In 1947, March was “make jokes about Nora Prentiss” month on the Jack Benny show. A week didn’t go by with at least one line like, “She makes Nora Prentiss look talkative.”

I suppose the promotional tagline for the film — “Would you keep your mouth shut if you were Nora Prentiss?” — was irresistible for comedians, especially since it’s selling the picture based on its final 10 minutes, which strain credulity a bit.

If you can swallow a few plot contrivances, however, Nora Prentiss is a fantastic film. The performances are great, Vincent Sherman’s direction is assured, Franz Waxman’s score is rich and expressive, and James Wong Howe’s black and white cinematography is crisp and beautiful, as it always was.

The title, poster, and advertising campaign for Nora Prentiss all seem to be modeled on the earlier Warner Bros. “women’s noir” Mildred Pierce (1945), but they’re very different films. Nora Prentiss, which is based on Paul Webster’s short story, “The Man Who Died Twice,” is more about its male protagonist, Dr. Richard Talbot (Kent Smith), than it is about Nora.

The film begins, as so many noirs do, at the end. A man sits in the shadows of a prison cell and refuses to say how he knew Dr. Talbot, or why he was blackmailing him.

Dr. Talbot is a 43-year-old physician with a wife (Rosemary DeCamp) and two teenaged children (Robert Arthur and Wanda Hendrix). He lives in a beautiful house in San Francisco and shares a thriving practice with his partner, Dr. Joel Merriam (Bruce Bennett).

One night, Talbot comes to the aid of a beautiful nightclub singer after she’s knocked down by a car and suffers minor leg injuries. The singer, Nora Prentiss (Ann Sheridan), flirts with him a little as he tends to her, her nylon rolled down on one leg.

The strait-laced Talbot is completely smitten with Nora, but when she finds out he’s married, she resists his clumsy advances. Talbot says he doesn’t see a reason why they can’t be friends, but an afternoon at his cabin in the mountains never seems platonic, no matter what either of them says.

Nora is drawn to Talbot, but she never seems less than clear-headed about the affair. After a short, dreamy period of time with Talbot, she realizes that she doesn’t want to be “the other woman,” and attempts to break it off. He is less clear-headed, and will do anything to be with her, including — but not limited to — promising her he will divorce his wife, using a cadaver to fake his own death, and following her to New York, traveling under an assumed name.

If the logic police tend to kick down your doors of perception anytime the party in your head gets too weird, you’ll probably find yourself picking apart the plot of Nora Prentiss starting around the halfway mark.
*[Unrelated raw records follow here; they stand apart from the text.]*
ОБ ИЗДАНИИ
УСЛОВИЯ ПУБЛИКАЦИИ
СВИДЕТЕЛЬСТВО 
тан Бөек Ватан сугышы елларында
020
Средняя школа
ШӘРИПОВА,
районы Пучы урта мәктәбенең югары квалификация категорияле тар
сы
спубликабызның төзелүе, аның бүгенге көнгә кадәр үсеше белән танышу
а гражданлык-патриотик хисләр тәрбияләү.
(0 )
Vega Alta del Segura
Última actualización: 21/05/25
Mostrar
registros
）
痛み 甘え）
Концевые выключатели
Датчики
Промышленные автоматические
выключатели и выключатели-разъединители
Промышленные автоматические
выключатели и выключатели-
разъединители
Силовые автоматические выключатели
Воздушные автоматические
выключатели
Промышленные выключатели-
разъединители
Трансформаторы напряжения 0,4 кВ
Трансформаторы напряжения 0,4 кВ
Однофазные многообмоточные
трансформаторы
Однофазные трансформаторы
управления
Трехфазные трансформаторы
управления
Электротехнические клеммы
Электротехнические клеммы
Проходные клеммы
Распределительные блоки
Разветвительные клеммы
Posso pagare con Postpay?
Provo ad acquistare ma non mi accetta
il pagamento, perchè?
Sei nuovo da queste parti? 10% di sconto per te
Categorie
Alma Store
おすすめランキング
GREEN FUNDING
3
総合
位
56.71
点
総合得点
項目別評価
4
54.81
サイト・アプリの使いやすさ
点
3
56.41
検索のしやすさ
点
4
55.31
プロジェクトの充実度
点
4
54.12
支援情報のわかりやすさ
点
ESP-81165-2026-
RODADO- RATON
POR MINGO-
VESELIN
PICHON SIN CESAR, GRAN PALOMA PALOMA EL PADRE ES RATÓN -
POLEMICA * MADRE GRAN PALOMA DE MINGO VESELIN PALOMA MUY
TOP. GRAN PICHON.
But if you can relax, sit bank, and enjoy the ride, Nora Prentiss is an absorbing film about a man who loses everything for the love of a woman, eventually devolving into a paranoid, hard-drinking wreck who never leaves his hotel room for fear he will be recognized.

Kent Smith is very good as Talbot, but the film works as well as it does because of Ann Sheridan’s performance as Nora. Unlike noirs in which a wicked femme fatale with no discernible inner life seduces and ensnares a sad sack Everyman, Sheridan’s Nora is a three-dimensional character. She’s beautiful, intelligent, and sensible enough to pull away from Talbot when things start to go south. This has the effect of making Talbot’s obsession sadder and more believable than it would be if she were just a harpy with a beautiful face.